Your global variables are all of type int, so why not just use #define?

Change file config.h to

#define Global_A 789    
#define Global_B 123

You do not actually have to declare any int variables to hold those values, plus, they will be const and unmodifiable.


That's they way that we did it "back in the day", but in the last decade or two, I see more and more actually storing these configuration values in an external text file

It can be a .INI, or XML or JSON, etc, etc, that is up to you.

You just create different files, let's say Singapore.ini and Paris.ini and Auckland.ini, etc, each containing a key/value pair.

e.g

time_zone = X
population = Y

etc, etc

Then, at the start of your main, read the file in and store the values -but not in globals, which are frowned upon, these days. Read them into variables which are local to config.c, and have config.c/h provode methods to read their values, e.g GetTimeZone() and GetPoulation(), etc

Don't worry about any code size or run time impact of this, as any decent compiler will in-line these function calls.

One advantage to reading "global" configuration values in an external text file is that you only need to build your software once.

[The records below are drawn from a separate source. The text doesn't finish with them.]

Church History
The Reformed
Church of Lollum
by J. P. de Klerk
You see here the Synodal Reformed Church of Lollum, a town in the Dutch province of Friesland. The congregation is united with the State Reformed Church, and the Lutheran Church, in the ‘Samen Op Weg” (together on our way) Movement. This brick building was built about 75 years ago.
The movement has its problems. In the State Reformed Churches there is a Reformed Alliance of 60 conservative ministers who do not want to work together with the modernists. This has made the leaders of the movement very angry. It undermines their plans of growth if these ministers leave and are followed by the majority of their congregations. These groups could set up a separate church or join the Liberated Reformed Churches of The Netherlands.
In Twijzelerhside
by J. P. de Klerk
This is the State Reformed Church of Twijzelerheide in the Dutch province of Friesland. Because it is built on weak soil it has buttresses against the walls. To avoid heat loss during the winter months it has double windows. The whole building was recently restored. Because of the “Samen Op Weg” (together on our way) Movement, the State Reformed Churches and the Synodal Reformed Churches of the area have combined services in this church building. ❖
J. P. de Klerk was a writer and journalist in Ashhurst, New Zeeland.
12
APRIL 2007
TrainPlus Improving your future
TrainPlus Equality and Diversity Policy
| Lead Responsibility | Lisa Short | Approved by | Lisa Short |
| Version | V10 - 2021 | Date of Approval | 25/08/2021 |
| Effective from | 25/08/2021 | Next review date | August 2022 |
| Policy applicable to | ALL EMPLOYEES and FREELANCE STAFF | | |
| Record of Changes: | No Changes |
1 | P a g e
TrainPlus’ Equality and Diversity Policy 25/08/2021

You do not need to rebuild and have an executable for each configuration, which the road that you are currently heading down.

Firstly, this makes it easier to test your software (especially automated test), by merely editing the text file, or supplying a new one.

Also, since you only have a single executable, you can ship that to all of your users/customers, and give each a tailored config file. You can totally control & change the functionality of your software just by changing the config file. You might want to think about that.